Tuesday, February 5, 2013

This Little Light - Part 2

A gentlemen came into Express the other day and spent a lot of money.  Like $350.  For us girls, that's nothing.  But I've never seen a guy drop $350 on so much clothing.  It was like he was filling up a newly built closet.

"About time for that new spring wardrobe?" I asked him.

"Well, not really."  He smiled and looked down.  "I kind of don't have anything to wear right now."   He bent down and sifted through the twenty rows argyle socks.  He picked the black and grey ones.

"You look well dressed to me!"  He looked really nice in fact.  I wondered if he needed a job.  We could use another guy with some fashion sense.  He was probably in his late twenties, blonde hair, clean shaven, wearing dress shoes.  What did we do with those job applications?

"It's complicated I guess.  She made me leave.  And I didn't have time to pack anything.  So....yeah.  I need some clothes."  Oh.

"Are you married?"  It was only after asking that and wishing I hadn't did I notice his thick gold wedding band.

"For right now I guess."  He offered a nervous laugh, still not looking me in the eye.  I stayed behind the cash wrap as he picked more socks.  Purple and grey.  Teal and navy.

"I'm sure it's not all lost.  How long have you been married?"  Why am I asking these questions?

"Seven years."  Wow.  He stood after choosing his fourth pair of socks to get the four for $25 promotional deal.  He set down the socks and looked at me.

"I guess the hard part is that we have a kid.  He's one and a half.  That's what makes it really hard, you know?  We have a son.  Yeah, sorry to get all serious on you.  But yeah."  He offered another nervous laugh and ran his hand through his hair.  "That's why I need some clothes."

"Marriage is definitely hard.  Trust me, I understand.  Did you get married young?"

"Oh, yeah.  I was 23," he said as he examined the same sweater in blue and in cream.

"Me too.  I was 21."  Now I was the one looking down.  "And I like the cream one."

"You got married young, too?  Yeah, so I'm sure you know."  He set the blue sweater aside and added the cream one to the top of his pile.

"You have no idea,"  I said.   Now who's getting weird and personal?  "Well, you must.  But you're certainly not alone.  Marriage is hard, I'm with you."

I took his socks and set them on the other side of the desk next to his large pile.  T-shirts, sweaters, a cardigan, a flannel shirt, colored dress pants, and socks.  Four pairs of them.  Oh, and the cream sweater.

He followed around to the other side and pulled out his wallet.  "Do you have good friends in Greenville?" I asked as I started ringing and taking the censors off his new wardrobe.  I wondered how long he'd have to wear these clothes.  How long would it take before she let him move back in?  I bet she was hurting too.  I started to pray in my head.
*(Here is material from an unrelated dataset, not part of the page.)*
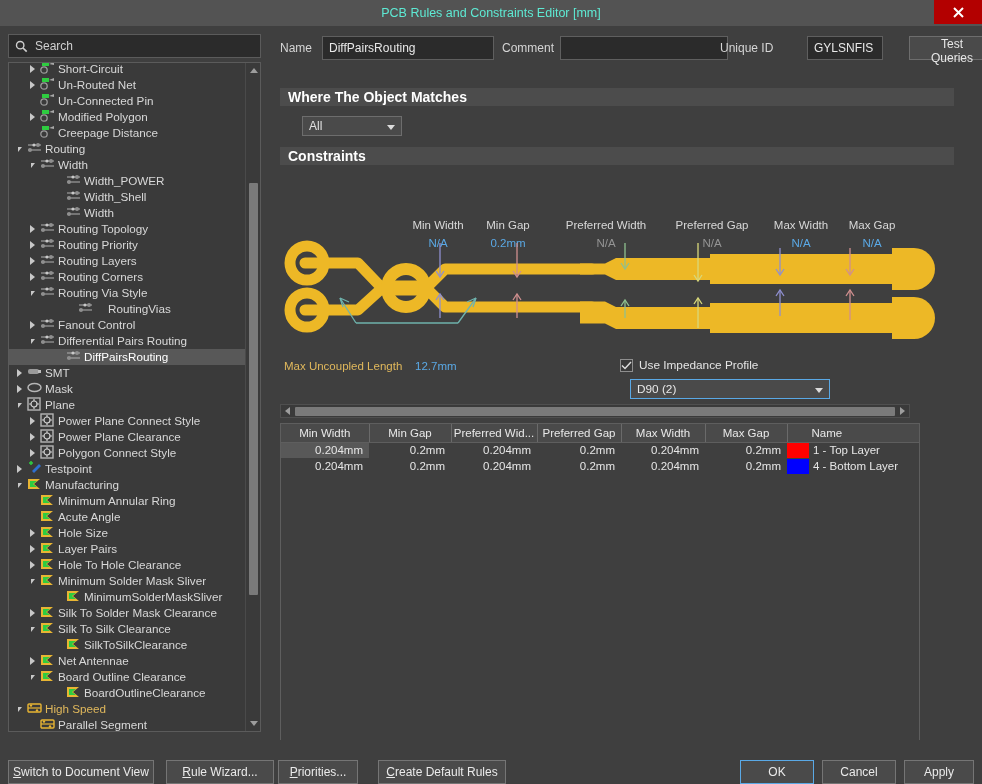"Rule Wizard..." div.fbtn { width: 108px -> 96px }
"Oh yeah.  The best.  I have really good friends.  Good friends from church.  I think that's the best part about the whole thing.  I found Jesus, or He found me rather.  I always knew about God growing up, but never about a relationship with Him.  Like I grew up in a Christian home and stuff.  Went to church.  I never really understood it though.  But now I do.  God had to break me in order for me to see Him clearly.  And it definitely worked.  I don't think He does that with everyone, but with me.  It's probably the only way He could've gotten my attention.  I have a lot of pride."

Wow.  Tell me how you really feel.

"That's really great.  It's good you see Him more clearly now.  That's the most important thing.  Jesus, you know."
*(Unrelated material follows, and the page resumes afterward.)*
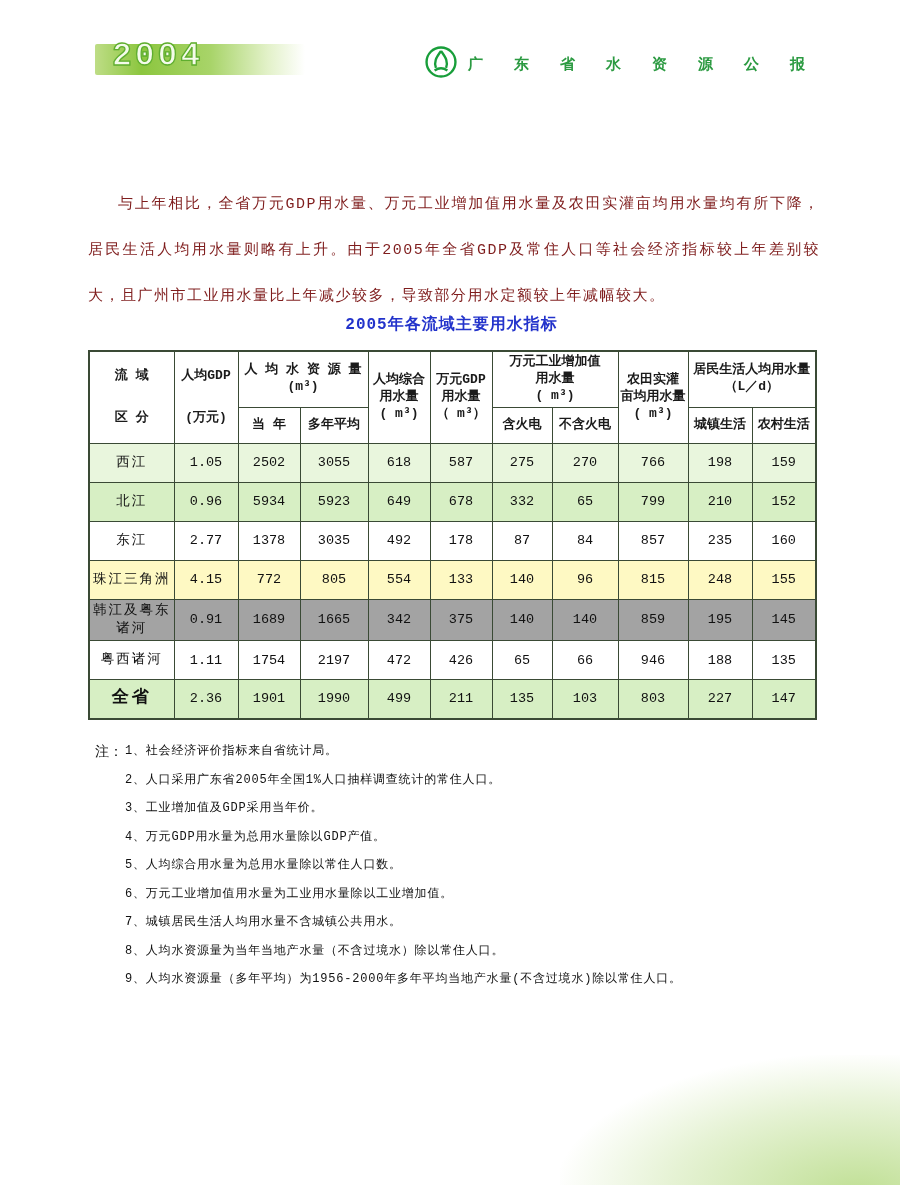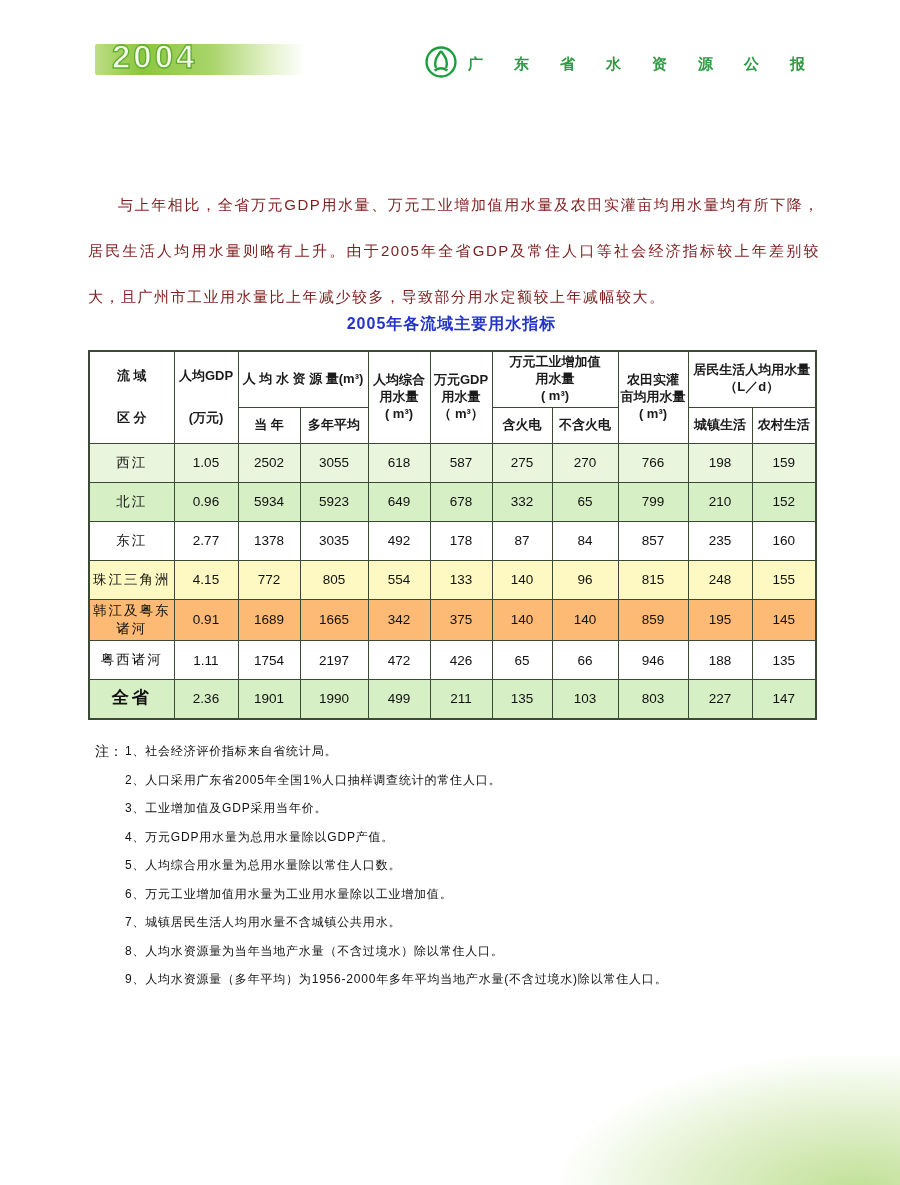"2004" .page { font-family: Liberation Sans, sans-serif -> Liberation Mono, monospace }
At the sound of His name, he looked up at me for only the second time.

"I really wouldn't change my situation for the world right now, because I wouldn't have seen Him there.  I used to be wild, and now I'm paying for it.  She was done with it.  And it sucks, but it's okay, because there's grace.  God is forgiving me.  There's grace with Jesus.  I wouldn't change anything right now."

"Wow.   That's really brave of you to say.  You definitely can't out-sin the grace of God."
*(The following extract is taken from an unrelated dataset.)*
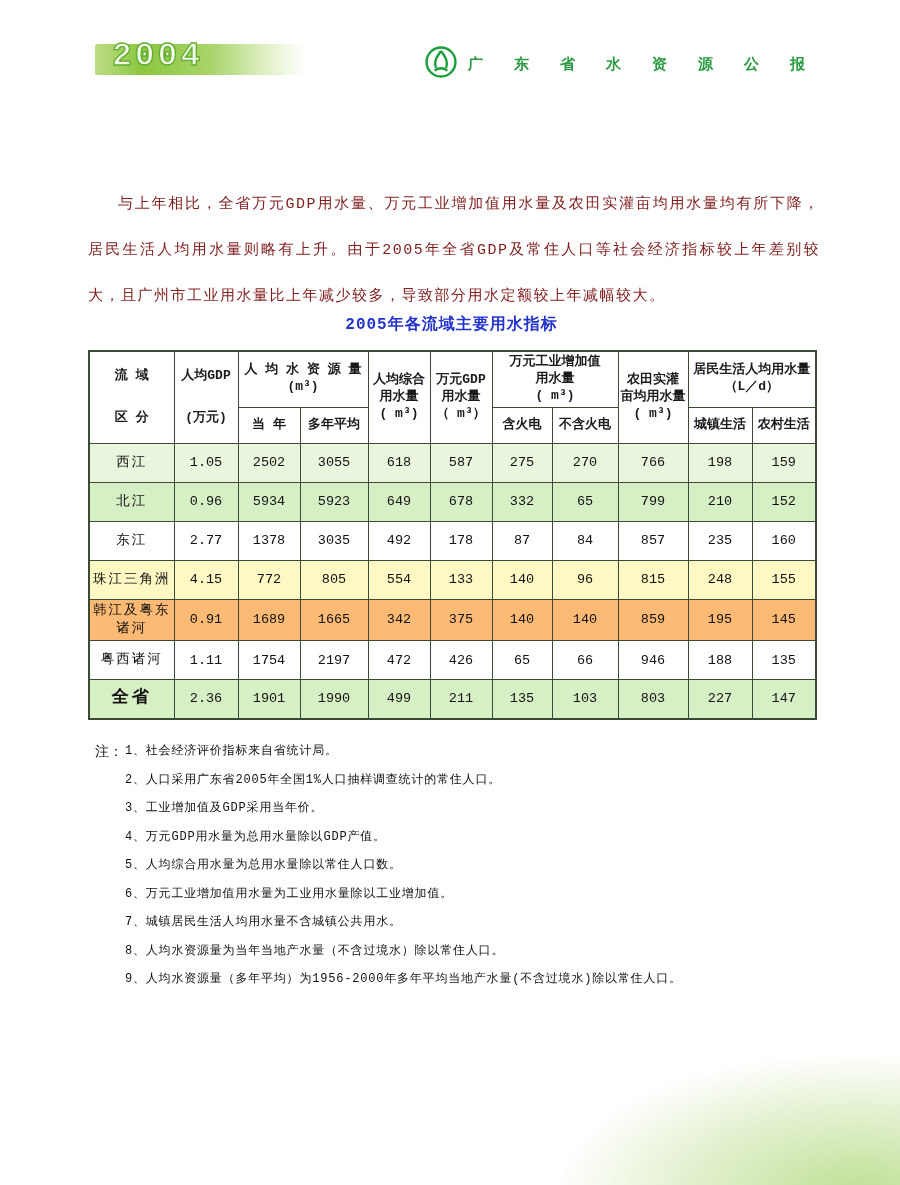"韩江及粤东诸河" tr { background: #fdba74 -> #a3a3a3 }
"I'm experiencing that for sure.  Thanks for your help.  And for, uh, listening?  Anyways.  See you later."

I handed him his bags and he was gone.

And it got me thinking, maybe there's a place for us, you know?  And there's a place for the parts of ourselves we'd rather leave on shelves to collect dust.  God is in the redemption business.  All the stuff that happens to us and all the stuff we bring upon ourselves.  He is redeeming it.  God said he was making ALL things new.  Not just the stuff we decide is appropriate to be redeemed or worthy of His efforts.

Do you know that you're worth His time?  He thought enough of you to step out of heaven.  He thought enough of His creation to breathe life into it despite it.  He formed you from ash and dust.  And He's redeeming you in this moment.

Do you know redemption is a process?  Sanctification doesn't happen overnight.

It's an uphill, gravel road.  And we're all barefoot.

Remember what I said about letting no place be left unlit?  (If not, you can read about it here.)  Even in a retail store, God cared enough to remind a guy whose marriage was falling apart and the girl ringing him up at the counter of the truth we all so often forget and so often need to be reminded of:

you are not alone.  You are never alone.